Thursday, July 28, 2011

Experience vs. non-experience: reading Montaigne in Scotland

That Montaigne engages in the protracted scrutiny of himself and his experiences is evident. "I study myself more than any other subject. That is my metaphysics, that is my physics," he claims in "Of Experience." To grasp what Montaigne means by "experience," it is useful to contrast it with things that might be confused with experience, but are actually pseudo-experience or non-experience. Suppose I read a novel quickly and carelessly. I can describe its plot, or say something about the life of its author. But none of its characters resonate with me; nothing in the book causes me to think or feel anything new. Since the book fails to stimulate any new internal experience, or alter my existing experience of myself, I do not "experience" it. Though I read it in some sense, it was "just words." Does this occur when we are taught books by the learned? Montaigne's answer: all the time. Words of the teacher strike the pupil's ear, but they do not activate any experience, other than the tedious one of memorization and repetition as required.

The antidote to this, Montaigne says, is to teach in a manner that induces genuine experience. From the start, according to the capacity of the mind he has in hand, the teacher should "begin putting it through its paces, making it taste things, choose them, and discern them by itself; sometimes clearing the way for him, sometimes letting him clear his own way" ("Of the Education of Children"). Only when the student begins to apply the words to herself and her own tasting, choosing, and discerning, does she experience something, as distinct from merely hearing about it. That one has grasped the thing, made it her own, assimilated and digested it—this is the reliable sign of experience in its proper sense, as distinct from non-experience or pseudo-experience.

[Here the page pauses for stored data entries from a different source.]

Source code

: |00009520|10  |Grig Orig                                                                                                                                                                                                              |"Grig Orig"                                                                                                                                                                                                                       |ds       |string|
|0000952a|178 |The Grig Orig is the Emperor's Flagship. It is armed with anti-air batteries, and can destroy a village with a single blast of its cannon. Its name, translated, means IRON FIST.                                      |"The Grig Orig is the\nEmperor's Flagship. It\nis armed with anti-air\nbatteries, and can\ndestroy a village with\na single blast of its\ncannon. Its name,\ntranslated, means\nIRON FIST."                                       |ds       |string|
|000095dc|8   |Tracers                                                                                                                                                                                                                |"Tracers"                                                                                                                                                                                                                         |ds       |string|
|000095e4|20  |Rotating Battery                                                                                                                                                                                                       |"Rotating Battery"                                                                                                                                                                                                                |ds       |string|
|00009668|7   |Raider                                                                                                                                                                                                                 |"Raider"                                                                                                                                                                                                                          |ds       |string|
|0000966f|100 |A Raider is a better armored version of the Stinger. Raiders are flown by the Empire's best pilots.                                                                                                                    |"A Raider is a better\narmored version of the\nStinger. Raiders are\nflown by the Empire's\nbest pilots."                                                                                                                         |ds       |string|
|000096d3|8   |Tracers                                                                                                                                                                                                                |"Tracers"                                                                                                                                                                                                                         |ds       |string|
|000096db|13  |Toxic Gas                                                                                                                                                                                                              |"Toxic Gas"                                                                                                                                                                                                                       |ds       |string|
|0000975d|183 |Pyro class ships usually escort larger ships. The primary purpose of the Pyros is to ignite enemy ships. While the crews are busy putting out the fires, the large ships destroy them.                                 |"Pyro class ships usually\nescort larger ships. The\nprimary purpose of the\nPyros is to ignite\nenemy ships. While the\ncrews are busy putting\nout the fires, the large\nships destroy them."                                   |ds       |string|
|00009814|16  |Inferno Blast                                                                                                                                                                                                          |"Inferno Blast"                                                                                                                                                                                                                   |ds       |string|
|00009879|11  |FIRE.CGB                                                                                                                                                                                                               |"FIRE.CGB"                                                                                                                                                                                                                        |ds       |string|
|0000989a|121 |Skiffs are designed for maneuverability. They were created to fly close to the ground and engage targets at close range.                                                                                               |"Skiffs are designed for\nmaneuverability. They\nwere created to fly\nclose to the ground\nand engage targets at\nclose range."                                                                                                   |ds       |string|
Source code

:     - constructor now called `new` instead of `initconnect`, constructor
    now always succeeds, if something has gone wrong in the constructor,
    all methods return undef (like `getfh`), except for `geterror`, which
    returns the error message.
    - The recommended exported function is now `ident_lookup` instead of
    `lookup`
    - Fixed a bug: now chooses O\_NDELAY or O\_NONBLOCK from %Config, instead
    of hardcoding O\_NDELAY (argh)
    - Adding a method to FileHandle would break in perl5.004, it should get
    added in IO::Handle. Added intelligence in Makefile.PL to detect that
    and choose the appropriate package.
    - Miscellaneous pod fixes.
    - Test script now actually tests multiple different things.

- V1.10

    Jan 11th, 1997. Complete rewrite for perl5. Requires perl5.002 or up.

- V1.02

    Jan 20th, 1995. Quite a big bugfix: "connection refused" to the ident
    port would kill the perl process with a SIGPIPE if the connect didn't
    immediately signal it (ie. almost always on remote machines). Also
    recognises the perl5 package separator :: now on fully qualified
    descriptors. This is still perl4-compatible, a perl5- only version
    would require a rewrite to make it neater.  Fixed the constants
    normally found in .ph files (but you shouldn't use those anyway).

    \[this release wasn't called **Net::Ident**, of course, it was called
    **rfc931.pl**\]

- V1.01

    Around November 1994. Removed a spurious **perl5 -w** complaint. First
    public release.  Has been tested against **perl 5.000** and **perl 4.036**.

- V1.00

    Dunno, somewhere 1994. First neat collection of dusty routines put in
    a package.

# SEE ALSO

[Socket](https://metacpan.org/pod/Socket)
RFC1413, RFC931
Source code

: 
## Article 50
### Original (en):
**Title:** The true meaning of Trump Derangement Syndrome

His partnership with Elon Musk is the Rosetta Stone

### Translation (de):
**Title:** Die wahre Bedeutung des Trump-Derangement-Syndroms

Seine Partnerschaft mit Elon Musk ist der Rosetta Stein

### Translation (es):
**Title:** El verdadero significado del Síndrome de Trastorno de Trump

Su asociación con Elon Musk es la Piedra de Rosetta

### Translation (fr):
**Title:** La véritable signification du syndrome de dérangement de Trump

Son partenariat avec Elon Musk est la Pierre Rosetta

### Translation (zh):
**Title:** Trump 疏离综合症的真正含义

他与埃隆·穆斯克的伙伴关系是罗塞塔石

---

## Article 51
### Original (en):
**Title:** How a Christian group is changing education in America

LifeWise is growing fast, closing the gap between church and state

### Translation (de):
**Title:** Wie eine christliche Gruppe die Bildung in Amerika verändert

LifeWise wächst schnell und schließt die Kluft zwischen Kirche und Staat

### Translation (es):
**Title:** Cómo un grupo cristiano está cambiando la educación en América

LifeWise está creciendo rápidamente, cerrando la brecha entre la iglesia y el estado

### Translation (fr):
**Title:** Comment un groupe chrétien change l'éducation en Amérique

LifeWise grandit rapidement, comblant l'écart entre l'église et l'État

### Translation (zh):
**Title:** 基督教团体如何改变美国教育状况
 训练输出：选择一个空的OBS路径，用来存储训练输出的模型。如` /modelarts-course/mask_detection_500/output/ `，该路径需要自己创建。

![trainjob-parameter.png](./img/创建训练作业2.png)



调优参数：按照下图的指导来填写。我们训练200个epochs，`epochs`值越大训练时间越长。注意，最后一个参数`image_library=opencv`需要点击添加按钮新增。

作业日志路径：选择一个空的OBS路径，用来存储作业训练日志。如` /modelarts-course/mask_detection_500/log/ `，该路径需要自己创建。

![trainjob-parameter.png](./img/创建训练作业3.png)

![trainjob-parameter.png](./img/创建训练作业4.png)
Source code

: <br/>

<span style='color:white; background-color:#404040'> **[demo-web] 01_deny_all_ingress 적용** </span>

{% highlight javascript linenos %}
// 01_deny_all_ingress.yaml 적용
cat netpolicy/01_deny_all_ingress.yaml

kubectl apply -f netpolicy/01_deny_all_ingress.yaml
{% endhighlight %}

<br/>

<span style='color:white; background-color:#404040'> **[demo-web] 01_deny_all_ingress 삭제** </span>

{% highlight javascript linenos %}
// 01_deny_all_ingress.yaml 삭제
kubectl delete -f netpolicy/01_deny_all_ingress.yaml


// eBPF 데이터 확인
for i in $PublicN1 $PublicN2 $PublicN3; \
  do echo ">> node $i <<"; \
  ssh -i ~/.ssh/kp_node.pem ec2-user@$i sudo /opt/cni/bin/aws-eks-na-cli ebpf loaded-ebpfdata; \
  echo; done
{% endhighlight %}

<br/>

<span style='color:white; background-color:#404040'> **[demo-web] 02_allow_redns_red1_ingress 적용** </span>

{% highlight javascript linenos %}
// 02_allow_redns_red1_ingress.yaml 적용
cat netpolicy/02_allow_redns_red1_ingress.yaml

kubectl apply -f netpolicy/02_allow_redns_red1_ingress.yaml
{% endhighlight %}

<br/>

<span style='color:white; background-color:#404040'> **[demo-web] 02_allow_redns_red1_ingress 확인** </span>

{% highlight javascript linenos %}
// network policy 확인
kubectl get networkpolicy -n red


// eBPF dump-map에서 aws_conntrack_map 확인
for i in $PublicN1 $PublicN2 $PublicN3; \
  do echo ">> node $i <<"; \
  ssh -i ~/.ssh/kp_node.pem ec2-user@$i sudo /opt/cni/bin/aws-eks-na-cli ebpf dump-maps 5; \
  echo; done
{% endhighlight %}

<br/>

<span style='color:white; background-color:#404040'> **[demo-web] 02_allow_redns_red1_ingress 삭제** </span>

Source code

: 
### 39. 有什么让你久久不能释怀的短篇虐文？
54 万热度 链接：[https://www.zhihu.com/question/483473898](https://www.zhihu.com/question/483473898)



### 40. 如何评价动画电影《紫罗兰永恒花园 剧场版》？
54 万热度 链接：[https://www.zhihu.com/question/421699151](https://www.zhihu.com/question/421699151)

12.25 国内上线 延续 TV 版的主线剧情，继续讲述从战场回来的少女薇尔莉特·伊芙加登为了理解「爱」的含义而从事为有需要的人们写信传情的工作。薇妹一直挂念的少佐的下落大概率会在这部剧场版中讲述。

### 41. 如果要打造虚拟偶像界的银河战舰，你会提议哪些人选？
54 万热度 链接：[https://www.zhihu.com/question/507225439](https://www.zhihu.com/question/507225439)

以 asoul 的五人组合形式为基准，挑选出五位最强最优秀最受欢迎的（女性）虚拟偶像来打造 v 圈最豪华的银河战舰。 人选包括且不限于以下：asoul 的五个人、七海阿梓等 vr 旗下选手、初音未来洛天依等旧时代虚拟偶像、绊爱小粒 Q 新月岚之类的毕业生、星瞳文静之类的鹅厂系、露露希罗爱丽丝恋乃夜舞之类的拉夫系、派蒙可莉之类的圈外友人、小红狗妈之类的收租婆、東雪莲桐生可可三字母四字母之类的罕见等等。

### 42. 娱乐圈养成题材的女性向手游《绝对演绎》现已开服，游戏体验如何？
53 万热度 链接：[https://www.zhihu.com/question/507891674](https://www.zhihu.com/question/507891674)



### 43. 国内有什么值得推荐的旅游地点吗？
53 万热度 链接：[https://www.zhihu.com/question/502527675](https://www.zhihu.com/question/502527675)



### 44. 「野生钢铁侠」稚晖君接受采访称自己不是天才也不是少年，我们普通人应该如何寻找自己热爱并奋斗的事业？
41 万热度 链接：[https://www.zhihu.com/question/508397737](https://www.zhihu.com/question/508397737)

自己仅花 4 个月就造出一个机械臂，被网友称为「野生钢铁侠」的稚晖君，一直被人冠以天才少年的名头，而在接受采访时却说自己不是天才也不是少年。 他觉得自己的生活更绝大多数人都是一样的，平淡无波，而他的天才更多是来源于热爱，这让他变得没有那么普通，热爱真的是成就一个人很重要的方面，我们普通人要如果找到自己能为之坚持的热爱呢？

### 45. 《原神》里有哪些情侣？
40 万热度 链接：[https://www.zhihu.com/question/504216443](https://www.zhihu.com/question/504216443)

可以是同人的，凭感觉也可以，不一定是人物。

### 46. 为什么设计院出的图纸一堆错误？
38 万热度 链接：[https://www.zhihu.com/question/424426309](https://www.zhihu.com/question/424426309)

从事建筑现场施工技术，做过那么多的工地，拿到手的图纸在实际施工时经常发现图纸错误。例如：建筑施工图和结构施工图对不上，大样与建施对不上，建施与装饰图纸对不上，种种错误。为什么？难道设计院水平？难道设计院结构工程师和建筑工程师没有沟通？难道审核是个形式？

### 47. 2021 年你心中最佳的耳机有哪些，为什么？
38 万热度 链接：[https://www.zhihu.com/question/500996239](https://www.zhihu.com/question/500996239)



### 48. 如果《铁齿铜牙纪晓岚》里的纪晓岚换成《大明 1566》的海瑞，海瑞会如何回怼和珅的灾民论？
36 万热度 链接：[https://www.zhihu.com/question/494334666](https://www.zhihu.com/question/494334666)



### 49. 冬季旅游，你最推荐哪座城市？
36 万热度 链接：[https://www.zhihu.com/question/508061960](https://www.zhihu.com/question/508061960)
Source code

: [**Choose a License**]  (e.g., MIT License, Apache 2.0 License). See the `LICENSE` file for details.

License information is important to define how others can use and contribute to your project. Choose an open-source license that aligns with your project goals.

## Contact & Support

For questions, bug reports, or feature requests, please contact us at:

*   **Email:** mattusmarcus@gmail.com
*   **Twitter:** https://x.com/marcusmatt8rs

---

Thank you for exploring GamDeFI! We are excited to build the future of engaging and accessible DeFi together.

Though we can do or undergo many things, we experience little in the sense sketched above, unless we follow Montaigne's example of actively studying ourselves. The language of self-study risks being misunderstood by modern readers, who tend to regard study as a rather tame activity, something done in a leisurely and casual fashion. For Montaigne, however, self-study is a courageous enterprise, one that involves risk and requires putting oneself to the test—"essaying" oneself. For purposes of analysis, we may regard self-essaying as a process with several related yet distinct moments. These may be set out schematically as follows:

1. Exposing oneself to a range of experiences. These may occur spontaneously, or they may be deliberately sought out.

2. Reflecting on one's experiences, attending to them as closely as possible, scrutinzing them.

3. Articulating the experience by "translating" the scrutinized experience into the alien medium of language, preserving some fidelity to the experience and one's reflection on it.

4. Repeating the process as continually as possible, since only the accumulation of many experiences, along with constant scrutiny and translation will yield knowledge of the self (or selves) which has (or have) the experiences.

I think Montaigne gives us insight into each of these four steps.  I do confess to feeling a bit guilty about schematizing someone so deliberately, beautifully, gloriously unsystematic as Montaigne.  My only excuse is that the scheme occurred to me here in Scotland, as I was listening to Don Garrett give a paper on Hume's concept on probability.